* Verilen metin:
14 Kasım 2014 Cuma

Barcelona 3. Gün


3. gün bence gezdiğim yerler arasında ulaşması en zor olan Mont Juic'e gittim. Mont Juic kocaman bir bölgenin adı. Öncelikli olayı yukarı doğru tırmandığınızda şehir manzarası görmeniz. Sagrada Familia'dan Plaça Espanya'ya her yer gözüküyor. 


Sahilden yukarı doğru çıkarken bu Miramar Otel'i görürseniz doğru yoldasınız demek. Mont Juic biraz ıssız bi yer. Turistler de her yerine pek itibar etmiyor. Bu nedenle biraz tırsıtıcı.


Ben de yukarı çıktıkça çıktıkça baktım in cin top oynuyor, biraz turist toplaşması gördüğüm yere gittim. Teleferikmiş meğer bu toplaştıkları yer. Bu kadar turist biniyorsa doğru bi yerlere götürüyordur dedim ve bindim.


Teleferikte yanımda oturan fransız turist beni baygınlık geçiriyor gibi çektiyse de aslında fotoğraf öncesi saçımı düzeltme hamlesi yapıyordum :) Turistik gezilerde yanınızda şöyle efendi gibi fotoğrafınızı çeken bir japon turist taşımak şart.


Sonra o teleferik meğersem Castel de Montjuic denilen Mont Juic'teki kaleye gidiyormuş.





Gezdim bu şatoyu böylece. Burası da pek yüksek bir bölge ama manzarası tersaneler. Çok açmadı.



Dediğim gibi Mont Juic çok büyük bir bölge ve amaçsızca gezindim. Castel de Montjuic'i gezip bitirince o kadar yolu geri yürümeyi gözüm kesmedi. Teleferikle geri dönsem de yine aynı yerden aşağı yürümem gerekecekti. Ben de otobüse bineyim de Plaça Espanya'ya gideyim, ordan metroyla aktarırım bir yerlere dedim.

Aman yarabbi, otobüs Poble Espanyol diye bir yerden geçmesin mi!  Burası tüüüm Barcelona içinde en bayıla bayıla gezdiğim, en fotoğraf çekmelere doyamadığım en dönmek istemediğim yer oldu.



Burası bir fuar sırasında kullanılmak üzere İspanya'nın farklı bölgelerinden mimari stillere göre inşa edilmiş minik minik yapılardan oluşan bir köy.

* Verilen bilgiler:
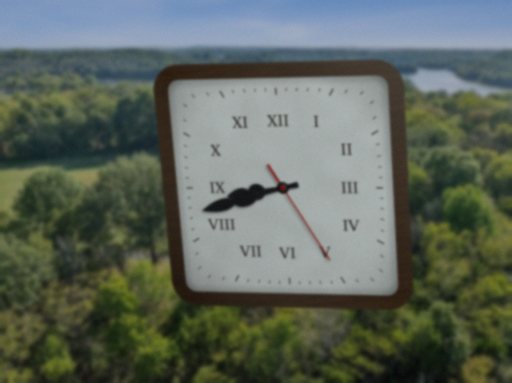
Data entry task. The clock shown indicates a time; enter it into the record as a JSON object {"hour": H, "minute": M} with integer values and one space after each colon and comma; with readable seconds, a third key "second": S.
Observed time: {"hour": 8, "minute": 42, "second": 25}
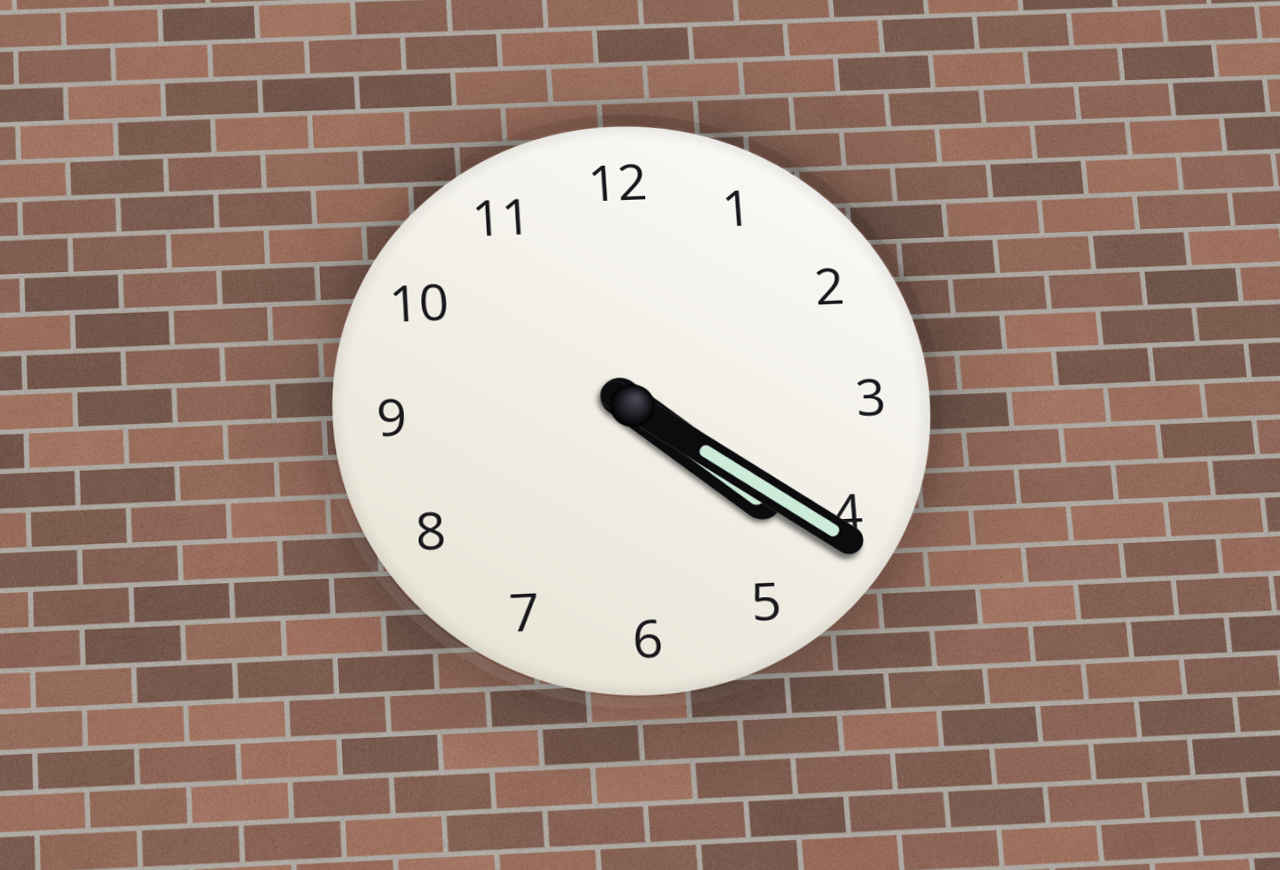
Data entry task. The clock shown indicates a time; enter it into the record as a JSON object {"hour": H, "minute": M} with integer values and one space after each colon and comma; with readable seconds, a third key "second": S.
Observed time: {"hour": 4, "minute": 21}
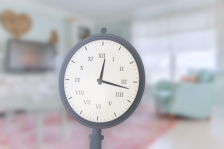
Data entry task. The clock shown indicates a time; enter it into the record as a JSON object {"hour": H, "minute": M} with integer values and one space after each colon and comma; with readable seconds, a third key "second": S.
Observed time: {"hour": 12, "minute": 17}
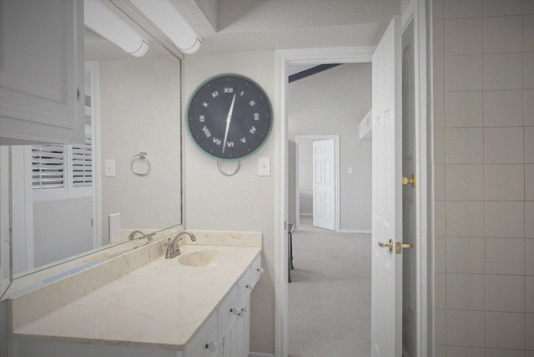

* Yönerge: Barcelona gezisini anlatan metnin "Dediğim gibi Mont" sözleriyle başlayıp "oluşan bir köy." sözleri de dahil olmak üzere biten kısmını hiçbir değişiklik yapmadan yeniden yazın.

* Çözüm:
Dediğim gibi Mont Juic çok büyük bir bölge ve amaçsızca gezindim. Castel de Montjuic'i gezip bitirince o kadar yolu geri yürümeyi gözüm kesmedi. Teleferikle geri dönsem de yine aynı yerden aşağı yürümem gerekecekti. Ben de otobüse bineyim de Plaça Espanya'ya gideyim, ordan metroyla aktarırım bir yerlere dedim.

Aman yarabbi, otobüs Poble Espanyol diye bir yerden geçmesin mi!  Burası tüüüm Barcelona içinde en bayıla bayıla gezdiğim, en fotoğraf çekmelere doyamadığım en dönmek istemediğim yer oldu.



Burası bir fuar sırasında kullanılmak üzere İspanya'nın farklı bölgelerinden mimari stillere göre inşa edilmiş minik minik yapılardan oluşan bir köy.